In the listing that follows, count the lines holding the word "shaft" and report only that number.

============================================================

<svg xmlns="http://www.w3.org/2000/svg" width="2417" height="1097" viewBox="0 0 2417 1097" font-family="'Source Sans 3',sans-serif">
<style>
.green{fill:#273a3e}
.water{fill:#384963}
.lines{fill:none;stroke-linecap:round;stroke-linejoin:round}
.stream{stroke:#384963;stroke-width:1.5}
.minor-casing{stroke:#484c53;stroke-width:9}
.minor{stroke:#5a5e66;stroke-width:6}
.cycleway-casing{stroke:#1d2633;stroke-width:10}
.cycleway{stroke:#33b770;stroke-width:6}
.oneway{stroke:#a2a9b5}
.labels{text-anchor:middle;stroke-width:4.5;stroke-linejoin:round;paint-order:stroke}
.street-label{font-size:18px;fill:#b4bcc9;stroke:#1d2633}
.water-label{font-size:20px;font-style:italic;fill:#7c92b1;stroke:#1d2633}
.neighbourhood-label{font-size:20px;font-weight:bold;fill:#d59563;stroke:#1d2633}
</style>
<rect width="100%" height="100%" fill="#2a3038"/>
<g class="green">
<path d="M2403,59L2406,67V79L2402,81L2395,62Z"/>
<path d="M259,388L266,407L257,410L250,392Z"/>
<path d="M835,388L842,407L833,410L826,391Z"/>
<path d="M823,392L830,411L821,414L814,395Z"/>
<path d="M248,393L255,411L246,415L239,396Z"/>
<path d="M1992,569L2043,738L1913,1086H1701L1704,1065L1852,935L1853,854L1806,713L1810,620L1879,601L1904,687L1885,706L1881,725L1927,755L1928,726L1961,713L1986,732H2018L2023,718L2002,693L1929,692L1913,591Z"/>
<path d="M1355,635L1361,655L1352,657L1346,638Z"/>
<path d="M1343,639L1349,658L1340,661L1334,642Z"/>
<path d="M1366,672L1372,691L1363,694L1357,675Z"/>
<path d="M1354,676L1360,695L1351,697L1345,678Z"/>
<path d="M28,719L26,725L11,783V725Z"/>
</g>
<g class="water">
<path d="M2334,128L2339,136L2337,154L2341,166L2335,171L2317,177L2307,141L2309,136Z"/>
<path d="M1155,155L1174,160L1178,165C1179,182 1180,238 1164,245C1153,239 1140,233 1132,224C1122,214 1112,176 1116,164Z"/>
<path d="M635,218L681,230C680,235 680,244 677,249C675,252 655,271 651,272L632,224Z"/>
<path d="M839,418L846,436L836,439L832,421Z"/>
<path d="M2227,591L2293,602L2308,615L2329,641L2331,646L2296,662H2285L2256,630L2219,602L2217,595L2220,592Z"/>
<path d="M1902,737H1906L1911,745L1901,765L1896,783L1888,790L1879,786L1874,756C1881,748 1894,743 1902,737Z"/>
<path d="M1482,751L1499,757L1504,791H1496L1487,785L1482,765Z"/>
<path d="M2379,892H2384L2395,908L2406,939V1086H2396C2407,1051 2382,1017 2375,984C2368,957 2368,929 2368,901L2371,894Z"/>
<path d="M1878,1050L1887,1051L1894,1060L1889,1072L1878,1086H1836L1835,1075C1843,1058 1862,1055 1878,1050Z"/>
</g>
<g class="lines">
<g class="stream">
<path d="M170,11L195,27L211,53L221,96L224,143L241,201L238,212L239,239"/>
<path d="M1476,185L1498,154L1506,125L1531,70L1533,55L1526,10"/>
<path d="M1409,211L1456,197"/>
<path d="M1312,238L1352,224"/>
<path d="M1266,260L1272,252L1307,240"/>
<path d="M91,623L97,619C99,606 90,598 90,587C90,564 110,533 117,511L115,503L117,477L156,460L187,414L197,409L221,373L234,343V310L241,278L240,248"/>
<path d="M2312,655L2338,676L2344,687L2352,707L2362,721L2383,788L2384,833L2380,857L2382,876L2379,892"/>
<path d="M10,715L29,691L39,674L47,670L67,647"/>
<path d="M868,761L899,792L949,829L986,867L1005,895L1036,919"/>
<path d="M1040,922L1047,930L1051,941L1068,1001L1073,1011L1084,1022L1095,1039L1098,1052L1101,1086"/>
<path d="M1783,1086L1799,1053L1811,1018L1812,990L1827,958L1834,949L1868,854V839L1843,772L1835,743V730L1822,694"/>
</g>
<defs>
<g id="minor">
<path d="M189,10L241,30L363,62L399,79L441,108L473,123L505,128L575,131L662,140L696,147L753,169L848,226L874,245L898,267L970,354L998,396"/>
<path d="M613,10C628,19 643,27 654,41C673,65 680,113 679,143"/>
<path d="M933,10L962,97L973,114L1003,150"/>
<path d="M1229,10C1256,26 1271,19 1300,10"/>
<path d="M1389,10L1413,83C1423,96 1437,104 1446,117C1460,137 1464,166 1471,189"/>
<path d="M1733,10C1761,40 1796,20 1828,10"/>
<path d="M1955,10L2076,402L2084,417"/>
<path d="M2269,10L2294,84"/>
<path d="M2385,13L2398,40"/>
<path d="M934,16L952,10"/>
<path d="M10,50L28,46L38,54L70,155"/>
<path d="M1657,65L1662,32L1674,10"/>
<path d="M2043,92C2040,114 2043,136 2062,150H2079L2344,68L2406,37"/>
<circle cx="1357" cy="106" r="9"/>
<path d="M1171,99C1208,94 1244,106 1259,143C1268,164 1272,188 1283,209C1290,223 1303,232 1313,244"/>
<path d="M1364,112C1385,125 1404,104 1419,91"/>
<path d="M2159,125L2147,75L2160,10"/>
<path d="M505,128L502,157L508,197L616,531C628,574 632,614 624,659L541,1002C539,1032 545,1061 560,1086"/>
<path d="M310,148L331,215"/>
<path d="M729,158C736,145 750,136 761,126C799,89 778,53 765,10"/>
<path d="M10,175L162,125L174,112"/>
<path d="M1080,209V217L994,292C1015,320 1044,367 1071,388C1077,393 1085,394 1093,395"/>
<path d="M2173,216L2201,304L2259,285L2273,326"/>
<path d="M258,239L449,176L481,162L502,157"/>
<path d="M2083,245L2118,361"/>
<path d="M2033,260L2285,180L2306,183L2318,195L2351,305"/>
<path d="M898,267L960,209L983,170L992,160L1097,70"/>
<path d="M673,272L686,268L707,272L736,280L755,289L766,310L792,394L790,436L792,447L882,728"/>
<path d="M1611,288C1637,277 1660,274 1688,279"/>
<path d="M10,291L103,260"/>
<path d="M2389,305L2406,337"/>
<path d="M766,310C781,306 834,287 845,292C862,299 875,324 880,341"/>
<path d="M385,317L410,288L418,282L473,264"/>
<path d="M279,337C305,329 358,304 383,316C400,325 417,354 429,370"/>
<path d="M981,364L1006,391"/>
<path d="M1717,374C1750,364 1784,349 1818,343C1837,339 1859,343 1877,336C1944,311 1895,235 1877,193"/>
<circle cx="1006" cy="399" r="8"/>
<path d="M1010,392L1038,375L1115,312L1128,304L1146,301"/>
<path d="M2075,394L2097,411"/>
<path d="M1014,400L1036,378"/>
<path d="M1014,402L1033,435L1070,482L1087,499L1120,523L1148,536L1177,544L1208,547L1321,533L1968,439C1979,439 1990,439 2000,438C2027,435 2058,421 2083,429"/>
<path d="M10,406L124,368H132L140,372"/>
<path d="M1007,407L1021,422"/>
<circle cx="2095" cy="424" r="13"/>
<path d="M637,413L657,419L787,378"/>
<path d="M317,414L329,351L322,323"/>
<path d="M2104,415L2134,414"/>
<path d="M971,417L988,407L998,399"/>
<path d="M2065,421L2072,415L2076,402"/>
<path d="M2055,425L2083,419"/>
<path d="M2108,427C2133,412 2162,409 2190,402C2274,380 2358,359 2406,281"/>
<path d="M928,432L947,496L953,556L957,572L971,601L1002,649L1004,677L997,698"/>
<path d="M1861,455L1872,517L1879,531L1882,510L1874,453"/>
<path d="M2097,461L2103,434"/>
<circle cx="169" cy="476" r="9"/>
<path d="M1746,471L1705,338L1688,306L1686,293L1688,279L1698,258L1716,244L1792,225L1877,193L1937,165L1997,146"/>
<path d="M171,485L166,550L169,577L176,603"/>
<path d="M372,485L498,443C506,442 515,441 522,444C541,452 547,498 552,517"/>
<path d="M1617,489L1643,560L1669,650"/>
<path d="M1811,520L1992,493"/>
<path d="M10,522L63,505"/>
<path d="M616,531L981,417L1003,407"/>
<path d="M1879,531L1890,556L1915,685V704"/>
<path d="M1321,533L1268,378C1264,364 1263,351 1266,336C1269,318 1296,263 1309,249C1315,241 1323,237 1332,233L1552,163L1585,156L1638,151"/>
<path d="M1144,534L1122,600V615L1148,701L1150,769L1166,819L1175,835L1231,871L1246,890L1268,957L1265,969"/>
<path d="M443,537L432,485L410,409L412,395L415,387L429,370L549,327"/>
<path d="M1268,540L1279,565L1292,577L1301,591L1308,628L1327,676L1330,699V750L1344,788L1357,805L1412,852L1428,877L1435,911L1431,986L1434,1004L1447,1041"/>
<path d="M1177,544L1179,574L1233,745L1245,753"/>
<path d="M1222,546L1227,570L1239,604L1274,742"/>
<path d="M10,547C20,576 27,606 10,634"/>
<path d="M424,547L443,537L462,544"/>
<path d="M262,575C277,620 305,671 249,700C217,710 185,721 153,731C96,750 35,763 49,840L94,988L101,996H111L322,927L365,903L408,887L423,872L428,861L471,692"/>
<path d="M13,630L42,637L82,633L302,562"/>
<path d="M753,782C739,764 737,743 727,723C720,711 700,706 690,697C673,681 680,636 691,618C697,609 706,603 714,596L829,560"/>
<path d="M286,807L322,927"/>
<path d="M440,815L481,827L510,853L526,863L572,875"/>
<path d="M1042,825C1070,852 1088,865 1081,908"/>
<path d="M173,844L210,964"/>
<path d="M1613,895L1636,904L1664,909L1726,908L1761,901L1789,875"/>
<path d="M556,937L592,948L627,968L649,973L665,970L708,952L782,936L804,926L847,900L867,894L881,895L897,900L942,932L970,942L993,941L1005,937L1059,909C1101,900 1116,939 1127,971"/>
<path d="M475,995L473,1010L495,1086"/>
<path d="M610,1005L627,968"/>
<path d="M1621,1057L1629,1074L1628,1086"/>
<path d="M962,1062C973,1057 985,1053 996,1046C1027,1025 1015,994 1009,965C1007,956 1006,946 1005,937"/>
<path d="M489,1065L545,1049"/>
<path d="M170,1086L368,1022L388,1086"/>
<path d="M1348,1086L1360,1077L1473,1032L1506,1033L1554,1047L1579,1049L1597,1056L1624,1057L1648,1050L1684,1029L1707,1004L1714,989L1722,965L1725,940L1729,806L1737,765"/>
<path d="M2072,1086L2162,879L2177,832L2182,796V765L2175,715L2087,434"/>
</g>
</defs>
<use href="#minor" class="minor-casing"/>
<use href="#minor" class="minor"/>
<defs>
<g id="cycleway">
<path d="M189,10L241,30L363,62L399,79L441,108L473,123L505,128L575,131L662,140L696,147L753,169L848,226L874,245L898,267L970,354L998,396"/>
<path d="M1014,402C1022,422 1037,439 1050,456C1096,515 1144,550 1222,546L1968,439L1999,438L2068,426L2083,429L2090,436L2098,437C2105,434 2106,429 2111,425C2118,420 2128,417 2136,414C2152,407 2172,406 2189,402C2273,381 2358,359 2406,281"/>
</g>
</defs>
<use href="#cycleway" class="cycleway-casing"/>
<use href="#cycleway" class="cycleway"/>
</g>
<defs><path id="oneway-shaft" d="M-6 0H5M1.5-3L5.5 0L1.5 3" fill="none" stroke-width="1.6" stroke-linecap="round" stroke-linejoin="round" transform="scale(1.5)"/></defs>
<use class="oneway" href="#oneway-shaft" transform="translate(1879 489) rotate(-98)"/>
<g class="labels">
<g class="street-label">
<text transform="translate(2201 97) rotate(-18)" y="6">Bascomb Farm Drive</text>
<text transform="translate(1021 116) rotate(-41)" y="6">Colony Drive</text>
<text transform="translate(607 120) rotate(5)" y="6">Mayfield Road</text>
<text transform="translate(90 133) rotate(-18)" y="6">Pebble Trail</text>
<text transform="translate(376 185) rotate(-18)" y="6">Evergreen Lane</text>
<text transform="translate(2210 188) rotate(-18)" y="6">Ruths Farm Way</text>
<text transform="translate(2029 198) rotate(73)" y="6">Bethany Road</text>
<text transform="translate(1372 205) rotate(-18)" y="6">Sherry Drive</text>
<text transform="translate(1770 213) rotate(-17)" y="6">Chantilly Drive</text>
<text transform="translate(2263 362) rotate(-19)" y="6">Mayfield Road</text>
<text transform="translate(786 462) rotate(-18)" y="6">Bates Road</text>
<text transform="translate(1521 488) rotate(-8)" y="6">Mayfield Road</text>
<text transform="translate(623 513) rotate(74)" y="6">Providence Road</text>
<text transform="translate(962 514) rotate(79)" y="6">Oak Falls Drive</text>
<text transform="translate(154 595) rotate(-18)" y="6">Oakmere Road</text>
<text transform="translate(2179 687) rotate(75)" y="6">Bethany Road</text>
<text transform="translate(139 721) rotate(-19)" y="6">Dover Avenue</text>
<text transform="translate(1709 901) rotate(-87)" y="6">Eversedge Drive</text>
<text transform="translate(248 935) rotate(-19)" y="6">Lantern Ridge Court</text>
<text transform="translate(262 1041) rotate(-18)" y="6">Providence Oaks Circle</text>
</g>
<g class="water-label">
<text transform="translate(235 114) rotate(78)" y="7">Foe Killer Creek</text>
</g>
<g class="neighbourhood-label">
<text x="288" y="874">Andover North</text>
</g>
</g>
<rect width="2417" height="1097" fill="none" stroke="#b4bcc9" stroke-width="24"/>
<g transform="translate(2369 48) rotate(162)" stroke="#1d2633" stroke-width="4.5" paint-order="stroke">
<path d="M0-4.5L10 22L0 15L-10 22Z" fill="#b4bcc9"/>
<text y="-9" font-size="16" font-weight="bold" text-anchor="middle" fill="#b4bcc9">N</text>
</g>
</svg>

============================================================

Reply
2